Tecnologia e conhecimento nunca se esgotam

Giscard Faria, do departamento de Pesquisa, Arquitetura e Tecnologia da Senior, já esteve do outro lado do mundo e acredita que a busca por conhecimento é o que leva as pessoas à conquista de novos desafios.

Quando se mudou de mala e cuia para Santa Catarina, o mineiro Giscard Faria trouxe na bagagem mais que o sonho de ficar perto da praia. Sua experiência em tecnologia de ponta, conhecimento em projetos aplicados em gigantes do mercado, visão de mundo e uma ímpar capacidade multidisciplinar o permitem surfar uma onda de tecnologia em pleno crescimento – e contribuem para que a Seniortenha um departamento de Pesquisa, Arquitetura e Tecnologia integrado e funcional.

“Tem muita coisa acontecendo na Senior. E tem muita coisa por fazer ainda”, afirma ele, que trabalha como Arquiteto de Software há pouco mais de cinco anos. “Quando vim pra cá, a Senior era uma simples casinha de dois andares e em nada se parecia com a empresa onde eu trabalhava antes – a multinacional NEC, especializada em telecomunicações, localizada na Av. Paulista, coração de São Paulo/SP. Contudo, em pouco tempo percebi que tinha muito a aprender e a Senior, apesar de ‘pequena’, tinha muito a acrescentar na carreira.”

— Mas, por quê trocar?

“A partir do momento que você decide constituir família, São Paulo se torna uma cidade muito cansativa”, conta Giscard.
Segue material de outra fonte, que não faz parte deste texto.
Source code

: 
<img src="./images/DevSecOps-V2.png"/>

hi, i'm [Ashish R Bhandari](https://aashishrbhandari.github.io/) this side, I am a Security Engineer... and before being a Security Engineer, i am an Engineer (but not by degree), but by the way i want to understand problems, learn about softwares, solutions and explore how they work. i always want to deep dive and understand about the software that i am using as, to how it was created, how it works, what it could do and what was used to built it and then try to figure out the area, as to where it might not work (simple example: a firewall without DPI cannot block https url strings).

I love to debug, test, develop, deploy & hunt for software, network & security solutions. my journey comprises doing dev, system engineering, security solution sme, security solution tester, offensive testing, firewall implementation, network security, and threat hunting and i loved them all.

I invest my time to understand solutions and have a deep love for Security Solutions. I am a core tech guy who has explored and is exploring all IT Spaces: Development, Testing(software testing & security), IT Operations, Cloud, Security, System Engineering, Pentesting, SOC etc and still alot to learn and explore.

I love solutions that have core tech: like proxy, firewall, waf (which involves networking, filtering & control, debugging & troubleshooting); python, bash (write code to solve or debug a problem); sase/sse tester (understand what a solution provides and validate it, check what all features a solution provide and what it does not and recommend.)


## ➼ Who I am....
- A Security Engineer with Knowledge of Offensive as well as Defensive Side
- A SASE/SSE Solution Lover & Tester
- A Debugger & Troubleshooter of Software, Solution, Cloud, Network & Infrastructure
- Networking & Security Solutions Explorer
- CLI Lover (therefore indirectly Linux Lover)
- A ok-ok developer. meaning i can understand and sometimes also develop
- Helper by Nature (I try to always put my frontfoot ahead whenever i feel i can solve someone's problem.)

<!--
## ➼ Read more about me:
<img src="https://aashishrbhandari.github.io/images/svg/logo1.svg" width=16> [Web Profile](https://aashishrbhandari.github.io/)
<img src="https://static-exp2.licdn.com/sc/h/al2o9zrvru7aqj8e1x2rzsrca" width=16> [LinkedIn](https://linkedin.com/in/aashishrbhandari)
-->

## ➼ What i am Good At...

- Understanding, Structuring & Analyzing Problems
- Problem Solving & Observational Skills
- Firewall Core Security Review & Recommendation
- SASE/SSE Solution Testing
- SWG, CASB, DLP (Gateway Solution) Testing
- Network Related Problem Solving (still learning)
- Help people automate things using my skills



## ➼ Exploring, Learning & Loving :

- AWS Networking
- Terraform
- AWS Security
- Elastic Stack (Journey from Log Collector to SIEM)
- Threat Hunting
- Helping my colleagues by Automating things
Depois de oito meses em Joinville/SC por conta de um projeto na Whirpool e já namorando uma menina de Jaraguá do Sul/SC – que depois se tornou sua esposa –, uma mudança parecia o melhor caminho.

Giscard se recorda com carinho sobre a escolha pela faculdade de Ciências da Computação – recomendação de um tio Engenheiro. O início, um pouco conturbado pela falta de conhecimento na área deu espaço ao gosto pelos incansáveis estudos e pelas grandes oportunidades, mesmo dentro de uma mesma empresa. De um estágio na NEC, Giscard saltou para o primeiro emprego na companhia. Em seguida, veio a primeira integração de midleware, o primeiro projeto internacional, as primeiras customizações, adaptações para segmentos automotivos, atendimentos a legislações…

Na contramão de boa parte da inquieta Geração Y, Giscard só trabalhou em duas empresas. “Na NEC eu viajava muito, pulava pra lá e pra cá o tempo todo”, lembra. “Acredito que as pessoas buscam coisas novas quando não gostam do que fazem, quando não têm desafios.” Na NEC, sua primeira parada foi no Japão para desenvolver e integrar drives e midlewares via RFID – tecnologia que despontava na época, por volta de 2003 – em equipamentos da América Latina e América do Norte. Em seguida, foi e voltou algumas vezes para os EUA, entre 2006 e 2008. De volta ao Brasil, atuou com projetos de segurança na área criminal, se envolveu com hardwares, se aprofundou no segmento automotivo e, quando os desafios pareciam estabilizar, resolveu entrar num Mestrado. “Foi ali que tudo o que eu acreditava sobre construção de conhecimento foi desconstruído. Sempre achei que poderíamos somar conhecimento uns sobre outros, como andares em um edifício. Mas entendi que dentro da nossa mente o espaço é infinito e, com uma boa terraplanagem, novos prédios podem ser erguidos e novos conhecimentos podem ser construídos.”

— Será que nossa mente pode ser comparada a um imenso banco de dados?

“Tecnologia nunca se esgota. Sempre aparece algo novo, sempre podemos aprender algo novo, sempre podemos criar algo novo. E se você gosta do que faz, sempre vão existir desafios”, entusiasma-se. “Ser flexível é bem importante e só se alcança a simplicidade com conhecimento. E aqui na Senior não faltam desafios.”